Why not Cybersecurity Engineering?

I also considered pursing a Graduate Certificate in Cybersecurity Engineering, which is offered by Auburn University’s Samuel Ginn College of Engineering. I received approval to pursue either as part of my MBA, but I decided to study the management aspects of Cybersecurity instead for the following reasons:

  • Overlap: I already have some practical knowledge in the technical aspects of security, gained from Software Engineering work, the Security Now podcast, and an undergraduate course in Network Security, so Cybersecurity Engineering coursework wold overlap more with what I already know.
  • Relevance: A certificate in Cybersecurity Management prepares me for many important aspects of Cybersecurity work that are often overlooked, and most useful to those who work in adjacent fields like Product Management, or in leadership positions like CTO. I also want to learn about Risk Management, which is one of the more important responsibilities of any leader.
  • Longevity: The CISSP exam is said to focus more on the business side of cybersecurity than the technical side, and for good reason: individual cyber threats change very quickly, but the theory on how to mitigate against them is more fundamental. I will continue to learn about the field even after getting a certificate, but I expect my knowledge gained during this time to bring value to me for a very long time.
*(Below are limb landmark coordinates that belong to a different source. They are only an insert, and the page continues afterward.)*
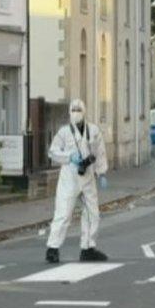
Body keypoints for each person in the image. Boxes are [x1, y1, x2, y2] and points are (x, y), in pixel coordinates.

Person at [44, 99, 109, 264]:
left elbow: (100, 152)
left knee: (92, 213)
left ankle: (87, 248)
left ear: (84, 111)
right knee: (63, 213)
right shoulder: (64, 132)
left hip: (87, 176)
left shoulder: (93, 131)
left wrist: (101, 173)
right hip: (69, 176)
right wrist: (69, 157)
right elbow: (52, 152)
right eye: (73, 109)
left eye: (78, 109)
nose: (76, 112)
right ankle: (52, 248)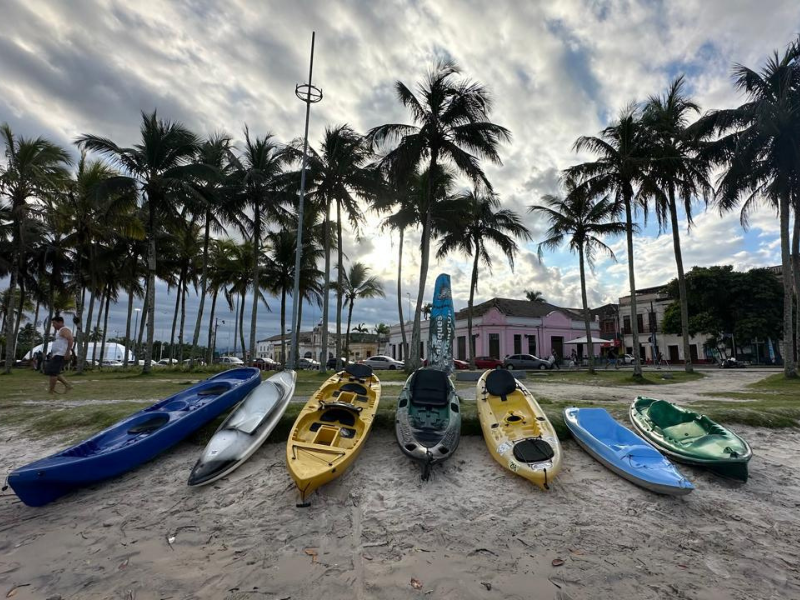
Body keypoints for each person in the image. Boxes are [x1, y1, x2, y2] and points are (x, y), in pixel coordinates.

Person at [45, 316, 73, 394]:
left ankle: (51, 391)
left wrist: (67, 352)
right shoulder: (60, 331)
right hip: (58, 354)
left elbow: (70, 339)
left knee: (53, 372)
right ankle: (67, 385)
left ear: (60, 322)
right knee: (52, 371)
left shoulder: (64, 330)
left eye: (54, 323)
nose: (53, 325)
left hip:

Progress Update: MBA Coursework

I have completed 3 of the 13 courses required to earn my MBA, with a total grade point average of 4.0. Completed classes include:

  • Marketing and Consumer Behavior: a course in how firms interact with markets, creating and selling products that consumers want to buy.
  • Organizational Leadership, Ethics, & Change: a course in the management of organizations and teams, including material on how to hire, empower, engage, motivate, and evaluate the performance of employees.
  • Information Systems for Competitive Advantage: an in-depth study of how companies establish and defend market leadership, and the critical role of technology in modern firms.
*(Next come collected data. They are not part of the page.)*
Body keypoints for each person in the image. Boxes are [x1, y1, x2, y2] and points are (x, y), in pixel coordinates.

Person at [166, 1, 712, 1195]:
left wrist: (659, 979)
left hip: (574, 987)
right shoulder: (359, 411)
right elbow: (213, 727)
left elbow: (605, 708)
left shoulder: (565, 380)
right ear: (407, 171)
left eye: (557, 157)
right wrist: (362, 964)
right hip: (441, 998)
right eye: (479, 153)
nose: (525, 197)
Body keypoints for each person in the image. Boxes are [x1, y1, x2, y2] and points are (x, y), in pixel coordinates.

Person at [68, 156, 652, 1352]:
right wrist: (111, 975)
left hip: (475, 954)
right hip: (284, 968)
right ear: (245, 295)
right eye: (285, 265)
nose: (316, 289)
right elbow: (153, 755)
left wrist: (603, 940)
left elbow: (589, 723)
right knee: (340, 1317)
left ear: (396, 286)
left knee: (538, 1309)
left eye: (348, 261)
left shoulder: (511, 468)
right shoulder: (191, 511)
This semester (fall 2020), I am taking the following courses:

  • Financial Analysis: a course in corporate finance, which studies methods for managing a firm’s investments, capital structure, and cash flows.
  • Supply Chain, & Quality Management: a course in synchronizing a firm’s supply and demand, ensuring the on time procurement, manufacture, and delivery of quality products to customers.

I will be taking the following courses between Spring of 2021, and my planned date of graduation in Spring 2022. The exact plan may change based on course availability.

  • Spring 2021
    • Information Technology Auditing
    • Security & Information Assurance
  • Summer 2021
    • Quantitative Analysis
    • Information Risk Management
  • Fall 2021
    • Project Management
    • Strategy & the Competitive Environment
  • Spring 2022
    • Cost Analysis & Systems
    • Capstone Project


The most exciting part of the journey ahead, to me, is the prospect of learning new things. As I expand into new fields, instead of shrinking away from these challenges, I approach them head on. And so far, it’s working out well.

I probably won’t move into security work full time. But I will learn more about it, and this will help me make better products, which ultimately delivers value not only to a firm, but its customers too. The data we process, after all, belongs to people too, and as software becomes ever more a crucial part of our lives, I hope to see security and privacy maintain a vital role, so that we can all feel comfortable in the knowledge that our data is in good hands.